个体与集成

集成学习（ensemble learning）通过构建并结合多个学习器来提升性能

假设一个二分类问题，集成通过简单投票法结合T个分类器，每个基分类器错误率相互独立，则有Hoeffding不等式可得集成错误率为

\[P(H(x)\ne f(x))=\sum\limits_{i=1}^T \begin{pmatrix}T\\ k\end{pmatrix} (1-\epsilon)^k\epsilon^{T-k}\le exp(-\frac{1}{2}T(1-2\epsilon)^2)\]

实际任务中，个体学习器是为了解决同一个问题训练出来的，不可能相互独立。个体学习器的“准确性”和“多样性”存在冲突，如何产生“好而不同”的个体学习器是集成学习的核心

集成学习大致分为两个大类

Boosting
Bagging

Boosting

个体学习器存在强依赖关系
串行生成
每次调整训练数据的样本分布

Adaboost

AdaBoost推导

基学习器的线性组合

\[H(x)=\sum\limits_{t=1}^Ta_th_t(x)\]

最小化指数损失函数

\[\mathcal{l}_{exp}(H\vert \mathcal{D})= \mathbb{E}_{x\sim\mathcal{D}}[e^{-f(x)H(x)}]\]

其中 $\mathbb{E}_{x\sim\mathcal{D}}$ 表示对数据集 $D$ 以 $\mathcal{D}$ 的概率分布加权后的期望； $f(x)\in{1,-1},h(x)\in{1,-1}$

若 $H(x)$ 能令指数损失函数最小化，则上式对 $H(x)$ 的偏导值为0，即

\[\frac{\partial \mathcal{l}_{exp}(H(x)\vert\mathcal{D})}{\partial H(x)}=-e^{-H(x)}P(f(x)=1\vert x) +e^{H(x)}P(f(x)=-1\vert x)=0\\ \Longrightarrow\\ H(x)=\frac{1}{2}\ln\frac{P(f(x)=1\vert x)}{P(f(x)=-1\vert x)}\\ sign(H(x))=sign(\frac{1}{2}\ln\frac{P(f(x)=1\vert x)}{P(f(x)=-1\vert x)})\\ =\left\{ \begin{aligned} & 1,\quad P(f(x)=1\vert x)>P(f(x)=-1\vert x)\\ & 1,\quad P(f(x)=1\vert x)<P(f(x)=-1\vert x) \end{aligned} \right.\\ \mathop{\arg\max}\limits_{y\in\{-1,1\}}P(f(x)=y\vert x)\]

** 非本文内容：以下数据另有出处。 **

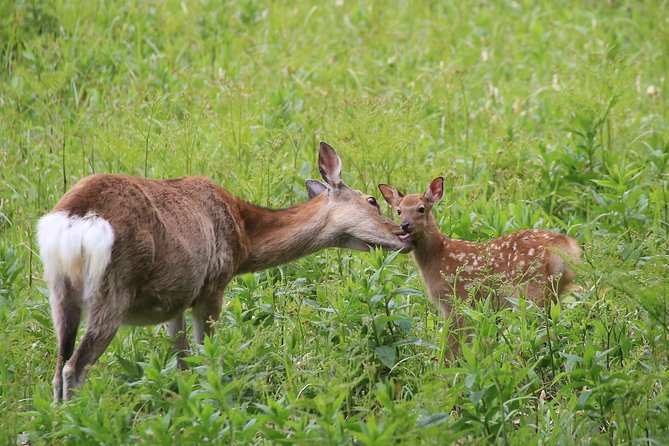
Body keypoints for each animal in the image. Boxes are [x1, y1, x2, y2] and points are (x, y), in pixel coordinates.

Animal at [39, 141, 412, 398]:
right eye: (372, 201)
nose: (404, 234)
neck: (244, 238)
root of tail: (74, 221)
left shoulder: (175, 297)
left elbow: (182, 361)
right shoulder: (212, 285)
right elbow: (207, 356)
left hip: (59, 288)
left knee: (59, 365)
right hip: (114, 286)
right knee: (75, 366)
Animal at [380, 176, 580, 354]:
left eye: (421, 208)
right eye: (399, 210)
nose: (405, 225)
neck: (437, 255)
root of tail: (564, 246)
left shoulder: (455, 300)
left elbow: (452, 345)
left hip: (530, 291)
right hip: (555, 291)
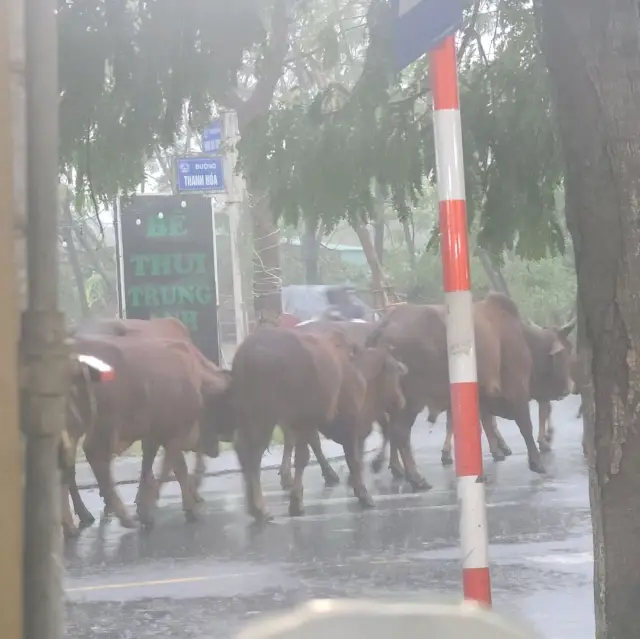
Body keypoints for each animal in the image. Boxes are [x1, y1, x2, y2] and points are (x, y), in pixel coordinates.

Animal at [70, 336, 229, 528]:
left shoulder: (158, 435)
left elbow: (158, 468)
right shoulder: (173, 435)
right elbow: (171, 470)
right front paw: (151, 510)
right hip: (105, 427)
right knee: (95, 456)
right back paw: (123, 517)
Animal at [230, 328, 404, 524]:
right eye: (395, 372)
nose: (401, 401)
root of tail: (249, 352)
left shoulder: (308, 425)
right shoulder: (339, 422)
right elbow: (346, 458)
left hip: (250, 419)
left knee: (245, 453)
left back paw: (254, 507)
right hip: (264, 418)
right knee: (253, 455)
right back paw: (260, 508)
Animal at [364, 292, 576, 488]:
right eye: (566, 352)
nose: (568, 389)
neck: (525, 340)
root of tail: (382, 326)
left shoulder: (483, 398)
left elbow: (484, 427)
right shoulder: (517, 391)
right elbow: (525, 425)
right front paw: (536, 462)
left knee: (392, 432)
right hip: (411, 400)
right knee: (400, 433)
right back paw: (416, 478)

$sign(H(x))$ 达到了贝叶斯最优错误率，说明指数损失函数是分类任务原来0/1损失函数的一致的替代函数

当基分类器 $h_t$ 基于分布 $D_t$ 产生后，该基分类器的权重 $\alpha_t$ 应该使得 $\alpha_th_t$ 最小化指数损失函数

\[\begin{aligned} \mathcal{l}_{exp}(\alpha_th_t\vert D_t) &= \mathbb{E}_{x\sim\mathcal{D}_t}[e^{-f(x)\alpha_th_t(x)}]\\ & =\mathbb{E}_{x\sim\mathcal{D}_t}[e^{-\alpha_t}\Pi(f(x)=h_t(x))+e^{\alpha_t}\Pi(f(x)\ne h_t(x))]\\ & =e^{-\alpha_t}P_{x\sim \mathcal{D}_t}(f(x)=h_t(x))+e^{\alpha_t}P_{x\sim \mathcal{D}_t}(f(x)\ne h_t(x))\\ & =e^{-\alpha_t}(1-\epsilon_t)+e^{\alpha_t}\epsilon_t\\ \end{aligned}\\ \epsilon_t=P_{x\sim \mathcal{D}_t}(f(x)\ne h_t(x))\]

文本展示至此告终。